_DATA RECORDS_:
————
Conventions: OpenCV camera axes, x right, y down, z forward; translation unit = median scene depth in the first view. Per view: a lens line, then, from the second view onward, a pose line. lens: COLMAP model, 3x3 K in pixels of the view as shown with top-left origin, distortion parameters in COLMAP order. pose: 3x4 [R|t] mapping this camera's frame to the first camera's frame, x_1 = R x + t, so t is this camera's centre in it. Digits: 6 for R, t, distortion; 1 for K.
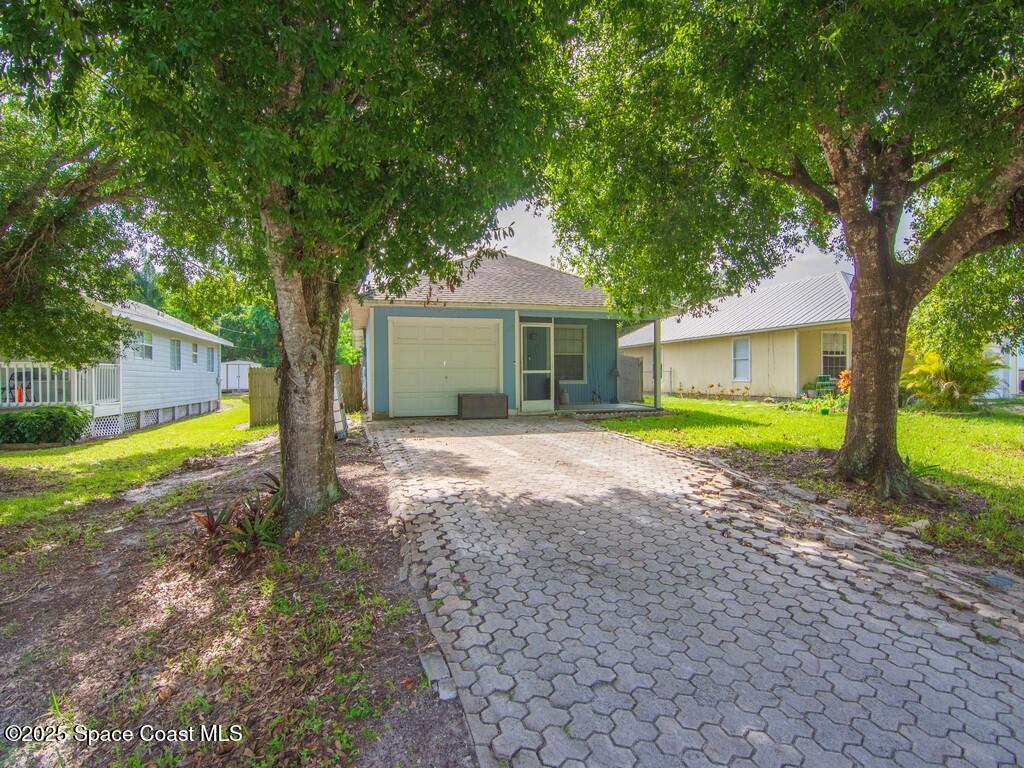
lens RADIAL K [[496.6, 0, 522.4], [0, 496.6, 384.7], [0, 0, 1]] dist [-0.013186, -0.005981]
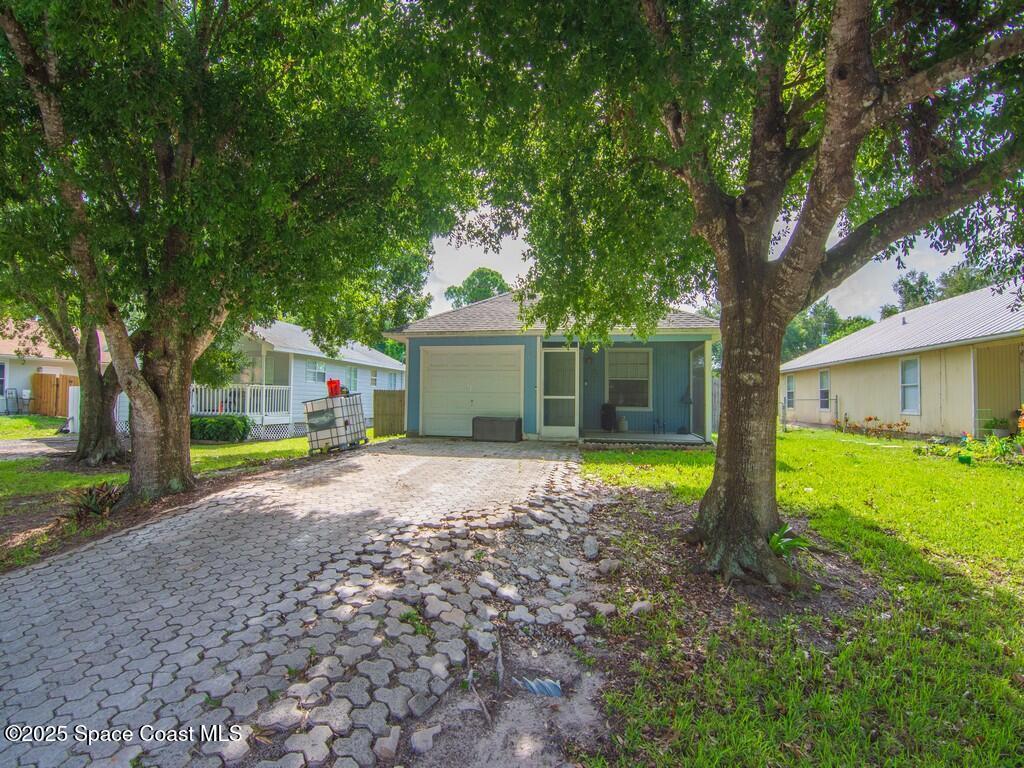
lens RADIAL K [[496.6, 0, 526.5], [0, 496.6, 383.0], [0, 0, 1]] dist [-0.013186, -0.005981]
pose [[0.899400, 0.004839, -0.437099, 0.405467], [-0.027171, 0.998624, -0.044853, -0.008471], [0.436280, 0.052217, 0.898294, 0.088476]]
————
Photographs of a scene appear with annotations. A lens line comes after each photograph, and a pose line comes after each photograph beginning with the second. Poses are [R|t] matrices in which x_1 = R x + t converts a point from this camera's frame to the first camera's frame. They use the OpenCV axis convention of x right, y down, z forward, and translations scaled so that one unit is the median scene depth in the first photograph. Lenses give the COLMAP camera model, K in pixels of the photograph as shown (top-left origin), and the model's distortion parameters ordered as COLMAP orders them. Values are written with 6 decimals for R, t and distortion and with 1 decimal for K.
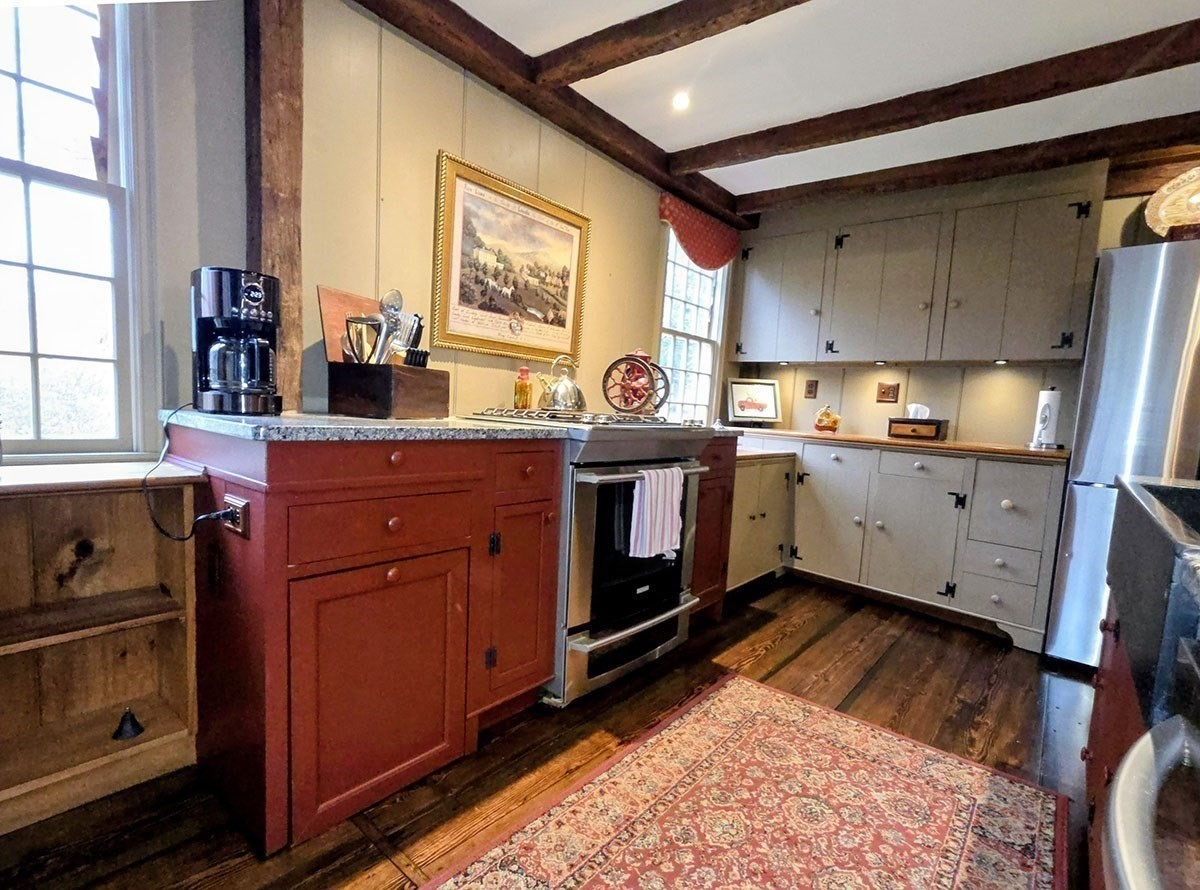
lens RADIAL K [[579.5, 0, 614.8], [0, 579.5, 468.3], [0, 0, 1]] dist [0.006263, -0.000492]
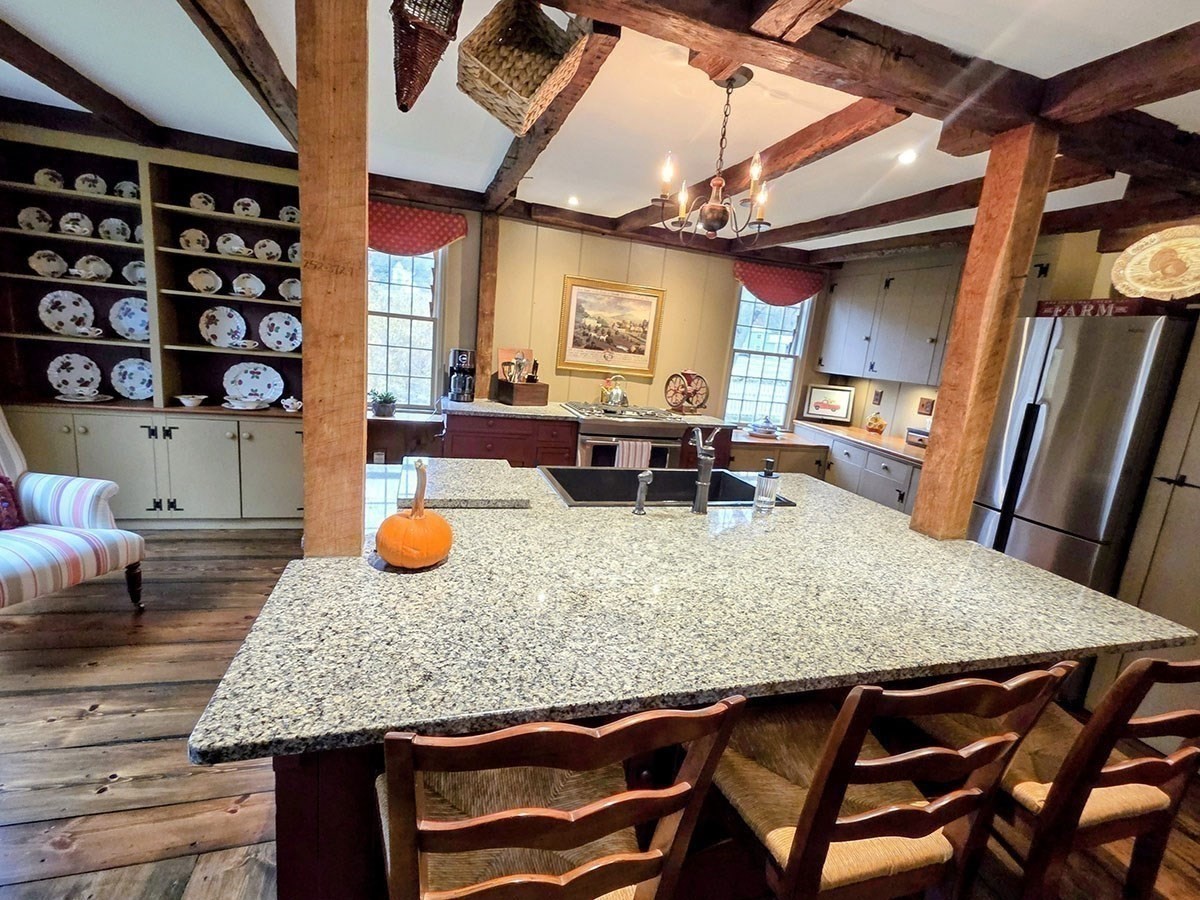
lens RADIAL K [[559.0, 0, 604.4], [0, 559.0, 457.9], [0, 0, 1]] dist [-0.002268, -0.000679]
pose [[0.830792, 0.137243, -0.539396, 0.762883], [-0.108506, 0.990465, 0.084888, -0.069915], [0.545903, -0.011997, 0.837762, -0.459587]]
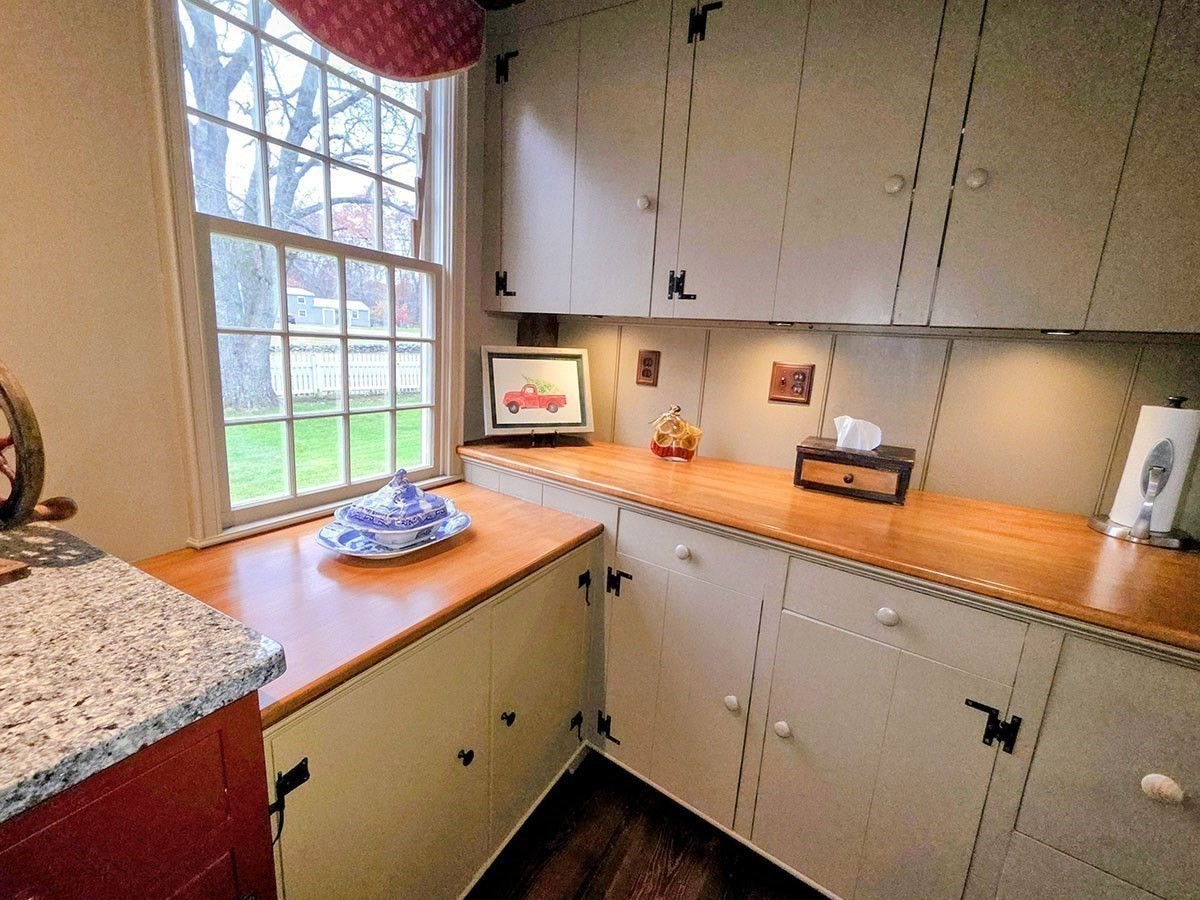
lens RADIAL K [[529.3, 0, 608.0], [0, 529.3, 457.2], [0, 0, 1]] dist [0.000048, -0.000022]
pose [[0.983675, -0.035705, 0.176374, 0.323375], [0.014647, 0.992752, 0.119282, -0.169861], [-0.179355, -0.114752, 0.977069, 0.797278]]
————
_EXERCISE GOAL_: Print the entries above again line for line, beginning at the line that contains "Conventions: OpenCV camera" and stopping after the line that contains "0.052217, 0.898294, 0.088476]]". Leave the pictures out of your answer.

_ANSWER TO THE PROBLEM_:
Conventions: OpenCV camera axes, x right, y down, z forward; translation unit = median scene depth in the first view. Per view: a lens line, then, from the second view onward, a pose line. lens: COLMAP model, 3x3 K in pixels of the view as shown with top-left origin, distortion parameters in COLMAP order. pose: 3x4 [R|t] mapping this camera's frame to the first camera's frame, x_1 = R x + t, so t is this camera's centre in it. Digits: 6 for R, t, distortion; 1 for K.
lens RADIAL K [[496.6, 0, 522.4], [0, 496.6, 384.7], [0, 0, 1]] dist [-0.013186, -0.005981]
lens RADIAL K [[496.6, 0, 526.5], [0, 496.6, 383.0], [0, 0, 1]] dist [-0.013186, -0.005981]
pose [[0.899400, 0.004839, -0.437099, 0.405467], [-0.027171, 0.998624, -0.044853, -0.008471], [0.436280, 0.052217, 0.898294, 0.088476]]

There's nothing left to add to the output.